● **To do**
In every item, swap "finite difference method" for "difference scheme" and change nothing else. Leave the pictures out of your answer.

··· Records for processing ···

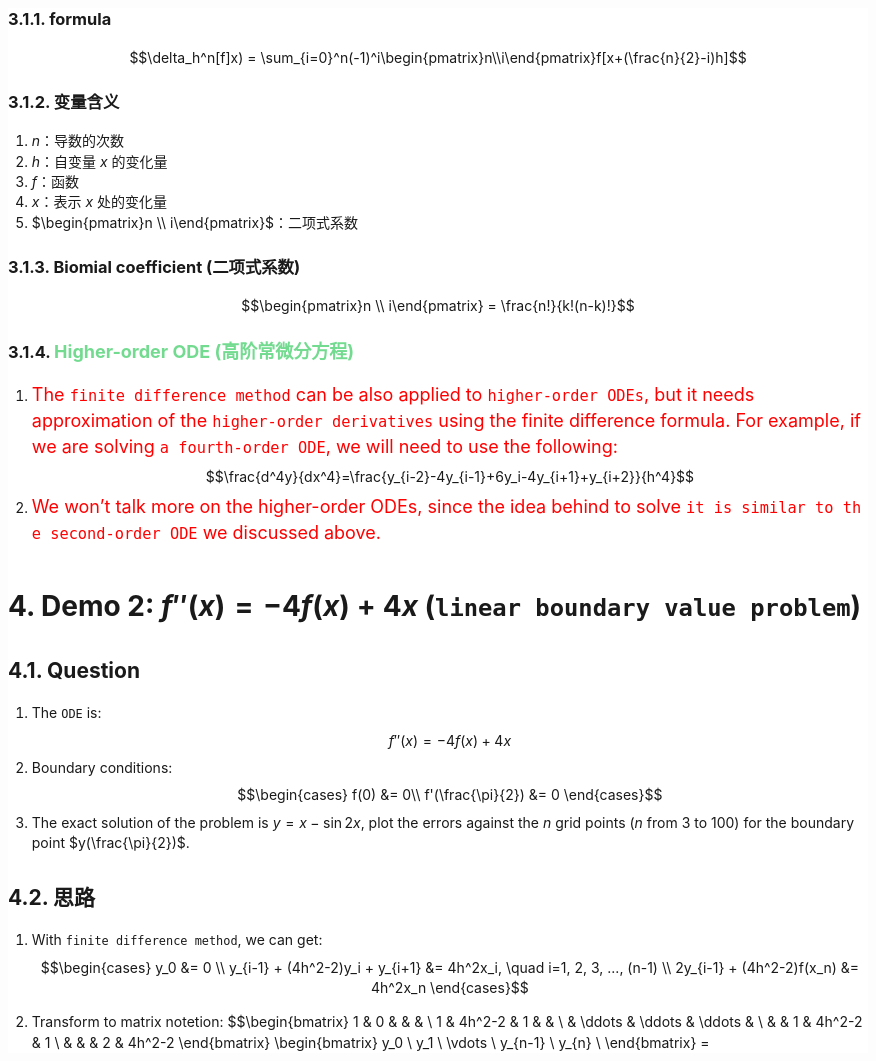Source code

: ### 3.1.1. formula
$$\delta_h^n[f]x) = \sum_{i=0}^n(-1)^i\begin{pmatrix}n\\i\end{pmatrix}f[x+(\frac{n}{2}-i)h]$$

### 3.1.2. 变量含义
1. $n$：导数的次数
2. $h$：自变量 $x$ 的变化量
3. $f$：函数
4. $x$：表示 $x$ 处的变化量
5. $\begin{pmatrix}n \\ i\end{pmatrix}$：二项式系数

### 3.1.3. Biomial coefficient (二项式系数)
$$\begin{pmatrix}n \\ i\end{pmatrix} = \frac{n!}{k!(n-k)!}$$

### 3.1.4. <font color="73DB90" size="4"><b>Higher-order ODE (高阶常微分方程)</b></font>
1. <font color="red" size="4">The `finite difference method` can be also applied to `higher-order ODEs`, but it needs approximation of the `higher-order derivatives` using the finite difference formula. For example, if we are solving `a fourth-order ODE`, we will need to use the following:</font>
$$\frac{d^4y}{dx^4}=\frac{y_{i-2}-4y_{i-1}+6y_i-4y_{i+1}+y_{i+2}}{h^4}$$
2. <font color="red" size="4">We won’t talk more on the higher-order ODEs, since the idea behind to solve `it is similar to the second-order ODE` we discussed above.</font>



# 4. Demo 2: $f''(x) = -4f(x) + 4x$ (`linear boundary value problem`)
## 4.1. Question
1. The `ODE` is:
$$f''(x)=-4f(x)+4x$$
2. Boundary conditions:
$$\begin{cases}
f(0) &= 0\\
f'(\frac{\pi}{2}) &= 0
\end{cases}$$
3. The exact solution of the problem is $y=x−\sin{2x}$, plot the errors against the $n$ grid points ($n$ from 3 to 100) for the boundary point $y(\frac{\pi}{2})$.

## 4.2. 思路
1. With `finite difference method`, we can get:
$$\begin{cases}
y_0 &= 0        \\
y_{i-1} + (4h^2-2)y_i + y_{i+1} &= 4h^2x_i, \quad i=1, 2, 3, ..., (n-1)  \\
2y_{i-1} + (4h^2-2)f(x_n) &= 4h^2x_n
\end{cases}$$

2. Transform to matrix notetion:
$$\begin{bmatrix}
1   &   0   &   &   &   \\
1   &  4h^2-2 & 1 &   &   \\
    &  \ddots & \ddots & \ddots & \\
    &       & 1 & 4h^2-2 & 1    \\
    &       &   &  2 & 4h^2-2 
\end{bmatrix}
\begin{bmatrix}
y_0     \\
y_1     \\
\vdots  \\
y_{n-1} \\
y_{n}   \\
\end{bmatrix}
=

···

● **Response to the task**
Source code

: ### 3.1.1. formula
$$\delta_h^n[f]x) = \sum_{i=0}^n(-1)^i\begin{pmatrix}n\\i\end{pmatrix}f[x+(\frac{n}{2}-i)h]$$

### 3.1.2. 变量含义
1. $n$：导数的次数
2. $h$：自变量 $x$ 的变化量
3. $f$：函数
4. $x$：表示 $x$ 处的变化量
5. $\begin{pmatrix}n \\ i\end{pmatrix}$：二项式系数

### 3.1.3. Biomial coefficient (二项式系数)
$$\begin{pmatrix}n \\ i\end{pmatrix} = \frac{n!}{k!(n-k)!}$$

### 3.1.4. <font color="73DB90" size="4"><b>Higher-order ODE (高阶常微分方程)</b></font>
1. <font color="red" size="4">The `difference scheme` can be also applied to `higher-order ODEs`, but it needs approximation of the `higher-order derivatives` using the finite difference formula. For example, if we are solving `a fourth-order ODE`, we will need to use the following:</font>
$$\frac{d^4y}{dx^4}=\frac{y_{i-2}-4y_{i-1}+6y_i-4y_{i+1}+y_{i+2}}{h^4}$$
2. <font color="red" size="4">We won’t talk more on the higher-order ODEs, since the idea behind to solve `it is similar to the second-order ODE` we discussed above.</font>



# 4. Demo 2: $f''(x) = -4f(x) + 4x$ (`linear boundary value problem`)
## 4.1. Question
1. The `ODE` is:
$$f''(x)=-4f(x)+4x$$
2. Boundary conditions:
$$\begin{cases}
f(0) &= 0\\
f'(\frac{\pi}{2}) &= 0
\end{cases}$$
3. The exact solution of the problem is $y=x−\sin{2x}$, plot the errors against the $n$ grid points ($n$ from 3 to 100) for the boundary point $y(\frac{\pi}{2})$.

## 4.2. 思路
1. With `difference scheme`, we can get:
$$\begin{cases}
y_0 &= 0        \\
y_{i-1} + (4h^2-2)y_i + y_{i+1} &= 4h^2x_i, \quad i=1, 2, 3, ..., (n-1)  \\
2y_{i-1} + (4h^2-2)f(x_n) &= 4h^2x_n
\end{cases}$$

2. Transform to matrix notetion:
$$\begin{bmatrix}
1   &   0   &   &   &   \\
1   &  4h^2-2 & 1 &   &   \\
    &  \ddots & \ddots & \ddots & \\
    &       & 1 & 4h^2-2 & 1    \\
    &       &   &  2 & 4h^2-2 
\end{bmatrix}
\begin{bmatrix}
y_0     \\
y_1     \\
\vdots  \\
y_{n-1} \\
y_{n}   \\
\end{bmatrix}
=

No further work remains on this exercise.